The only official answer is a several-page “framework” the Trump administration put out in October, which demanded fulfillment of its entire immigration agenda — including slashing legal immigration by 50 percent and booting 8 million unauthorized workers out of the workforce — while hinting that even that wouldn’t be enough to allow DACA recipients to become citizens.
If the White House plans to stick to those demands, no deal is possible. No Democrat would be willing to vote for it. Many Republicans wouldn’t, either.
The more hopeful, but also more vague, answer comes in offhand comments and tweets from President Trump himself.
The Democrats have been told, and fully understand, that there can be no DACA without the desperately needed WALL at the Southern Border and an END to the horrible Chain Migration & ridiculous Lottery System of Immigration etc. We must protect our Country at all cost!— Donald J. Trump (@realDonaldTrump) December 29, 2017
Democrats are doing nothing for DACA - just interested in politics. DACA activists and Hispanics will go hard against Dems, will start “falling in love” with Republicans and their President! We are about RESULTS.— Donald J. Trump (@realDonaldTrump) January 2, 2018
The president, whose understanding of policy is limited at best, appears to have seized on a few talking points’ worth of immigration demands: building “the wall” on the US/Mexico border, “ending chain migration,” and ending the diversity visa lottery.
Those talking points could be the framework for a pretty straightforward compromise. Or they could be total dealbreakers. It depends on how you interpret them.
It’s very easy to see Democrats and the White House coming to a compromise on “the wall” — it would just be a question of how much money or how many dozens of miles to put toward constructing fencing (which the White House is already calling a “wall” when it suits them).

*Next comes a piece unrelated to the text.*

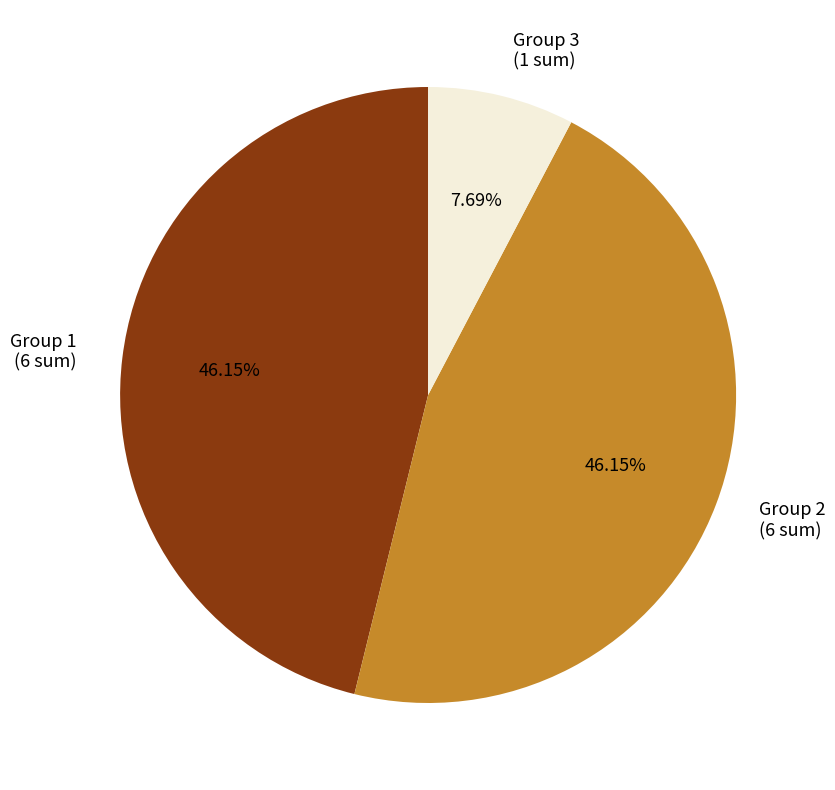

Which has a higher value, Group 3 (1 sum) or Group 2 (6 sum)?

Group 2 (6 sum)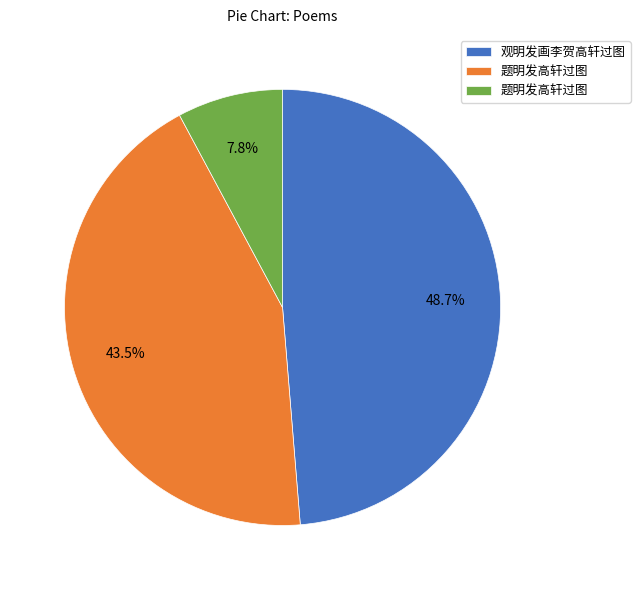

Is there any slice that represents more than half of the pie?

No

It’s harder, but not impossible, to see Democrats agreeing to get rid of the diversity visa — a program that doesn’t directly affect voters, and that there therefore isn’t a natural political constituency for.
And while there’s no way Democrats would be willing to end family-based immigration — the source of literally half all legal immigration to the United States — in exchange for legal status for 690,000 people, it’s possible to imagine some sort of compromise Republicans could spin as a restriction on future “chain migration.” (One possibility, floated by Flake on Twitter last week: allowing DACA recipients to become citizens, but barring them from sponsoring their parents for green cards as other citizens can do.)
If the White House wants to make a deal, that’s the kind of deal it could demand. If the White House wants to demand as much as possible, it won’t have any interest in accepting any less than the RAISE Act (or the Secure Act) as a condition for “ending chain migration.”
Right now, the White House is acting as if it wants to make a deal, but it’s not clear if Trump — or Kelly — have accepted that making a deal is going to require negotiating with Democrats. There is no such thing as a GOP-only deal that will actually pass — and there is no such thing as a deal that can actually pass that everyone in the GOP will like. There is such a thing as a bipartisan DACA deal that could actually pass, but it’s going to require compromise — likely giving up the support of more hawkish members like Cotton, and certainly giving up some of the many demands that Republicans would like to make on enforcement.
Going into Wednesday’s meeting, at least, neither the White House nor Republican leadership in Congress appears to want passage badly enough just yet to start pressuring the other branch to accept a bipartisan compromise.